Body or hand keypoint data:
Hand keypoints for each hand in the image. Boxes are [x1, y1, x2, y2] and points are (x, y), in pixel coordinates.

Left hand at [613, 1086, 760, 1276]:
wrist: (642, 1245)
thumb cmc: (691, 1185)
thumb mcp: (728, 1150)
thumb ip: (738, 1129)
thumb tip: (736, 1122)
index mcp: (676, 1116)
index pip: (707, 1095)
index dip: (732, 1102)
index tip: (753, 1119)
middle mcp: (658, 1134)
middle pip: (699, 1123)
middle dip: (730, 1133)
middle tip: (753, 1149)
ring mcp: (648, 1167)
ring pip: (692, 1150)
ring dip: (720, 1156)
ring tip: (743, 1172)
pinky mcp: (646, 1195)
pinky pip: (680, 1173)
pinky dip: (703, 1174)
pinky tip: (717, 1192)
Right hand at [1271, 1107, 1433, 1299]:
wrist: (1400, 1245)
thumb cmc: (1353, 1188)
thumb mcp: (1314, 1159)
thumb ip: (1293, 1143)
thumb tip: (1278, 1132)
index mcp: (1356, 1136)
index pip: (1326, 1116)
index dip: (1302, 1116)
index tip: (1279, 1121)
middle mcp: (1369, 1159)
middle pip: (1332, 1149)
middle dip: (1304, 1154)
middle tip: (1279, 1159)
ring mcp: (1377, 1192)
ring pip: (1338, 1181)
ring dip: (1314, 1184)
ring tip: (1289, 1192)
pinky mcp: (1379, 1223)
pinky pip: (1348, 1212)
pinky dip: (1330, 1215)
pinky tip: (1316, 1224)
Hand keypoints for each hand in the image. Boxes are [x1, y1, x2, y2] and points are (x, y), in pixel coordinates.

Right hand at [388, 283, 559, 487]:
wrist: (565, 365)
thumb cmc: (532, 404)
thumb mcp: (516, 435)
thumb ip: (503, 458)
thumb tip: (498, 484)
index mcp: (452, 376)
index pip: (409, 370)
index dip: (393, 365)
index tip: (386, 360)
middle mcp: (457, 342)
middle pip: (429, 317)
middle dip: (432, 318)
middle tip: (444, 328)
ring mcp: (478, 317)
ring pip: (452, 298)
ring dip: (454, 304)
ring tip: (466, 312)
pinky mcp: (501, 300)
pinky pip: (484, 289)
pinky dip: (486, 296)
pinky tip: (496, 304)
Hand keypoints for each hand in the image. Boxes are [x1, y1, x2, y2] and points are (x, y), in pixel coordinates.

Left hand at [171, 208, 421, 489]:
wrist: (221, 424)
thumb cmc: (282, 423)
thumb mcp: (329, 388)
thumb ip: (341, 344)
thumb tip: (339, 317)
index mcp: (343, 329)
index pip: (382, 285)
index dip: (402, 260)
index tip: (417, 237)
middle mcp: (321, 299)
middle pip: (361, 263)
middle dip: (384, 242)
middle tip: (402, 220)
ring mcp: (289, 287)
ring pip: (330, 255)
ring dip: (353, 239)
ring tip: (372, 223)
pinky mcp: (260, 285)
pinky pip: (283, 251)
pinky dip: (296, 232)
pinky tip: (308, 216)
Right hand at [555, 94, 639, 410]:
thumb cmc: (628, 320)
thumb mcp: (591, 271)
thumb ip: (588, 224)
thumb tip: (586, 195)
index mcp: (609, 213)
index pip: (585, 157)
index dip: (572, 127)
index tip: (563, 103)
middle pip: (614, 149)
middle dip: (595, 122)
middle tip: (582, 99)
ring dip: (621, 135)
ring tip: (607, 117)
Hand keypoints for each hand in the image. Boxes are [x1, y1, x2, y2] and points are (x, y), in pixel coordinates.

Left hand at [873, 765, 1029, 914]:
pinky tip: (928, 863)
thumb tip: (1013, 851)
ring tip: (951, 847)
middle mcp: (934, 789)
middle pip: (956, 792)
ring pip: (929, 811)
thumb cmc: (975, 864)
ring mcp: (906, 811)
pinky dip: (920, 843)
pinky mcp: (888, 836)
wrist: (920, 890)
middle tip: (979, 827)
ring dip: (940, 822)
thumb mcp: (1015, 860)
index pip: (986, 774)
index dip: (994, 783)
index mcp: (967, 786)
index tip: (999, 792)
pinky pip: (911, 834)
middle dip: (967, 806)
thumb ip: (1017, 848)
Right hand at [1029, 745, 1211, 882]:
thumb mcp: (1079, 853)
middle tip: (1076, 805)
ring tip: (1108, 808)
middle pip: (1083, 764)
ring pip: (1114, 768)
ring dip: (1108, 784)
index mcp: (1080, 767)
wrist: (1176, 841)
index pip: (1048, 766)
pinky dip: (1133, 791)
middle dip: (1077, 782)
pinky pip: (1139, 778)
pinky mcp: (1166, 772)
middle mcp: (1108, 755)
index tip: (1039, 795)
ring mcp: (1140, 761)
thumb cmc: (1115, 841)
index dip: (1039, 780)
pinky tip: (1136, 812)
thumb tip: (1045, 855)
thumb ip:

**AIM OF THE TASK:**
Please return every line from the one that contains "pinky mcp: (888, 836)" through the end of the entries, exactly, leaving out all others.

**WRITTEN RESPONSE:**
pinky mcp: (888, 836)
wrist: (920, 890)
middle tip: (979, 827)
ring dip: (940, 822)
thumb mcp: (1015, 860)
index pip: (986, 774)
index dip: (994, 783)
index mcp: (967, 786)
index tip: (999, 792)
pinky pip: (911, 834)
middle dip: (967, 806)
thumb ip: (1017, 848)
Right hand at [1029, 745, 1211, 882]:
thumb mcp: (1079, 853)
middle tip: (1076, 805)
ring tip: (1108, 808)
middle pip: (1083, 764)
ring pip: (1114, 768)
ring dip: (1108, 784)
index mcp: (1080, 767)
wrist: (1176, 841)
index pip: (1048, 766)
pinky dip: (1133, 791)
middle dip: (1077, 782)
pinky pip: (1139, 778)
pinky mcp: (1166, 772)
middle mcp: (1108, 755)
index tip: (1039, 795)
ring mcp: (1140, 761)
thumb cmc: (1115, 841)
index dip: (1039, 780)
pinky tip: (1136, 812)
thumb tip: (1045, 855)
thumb ip:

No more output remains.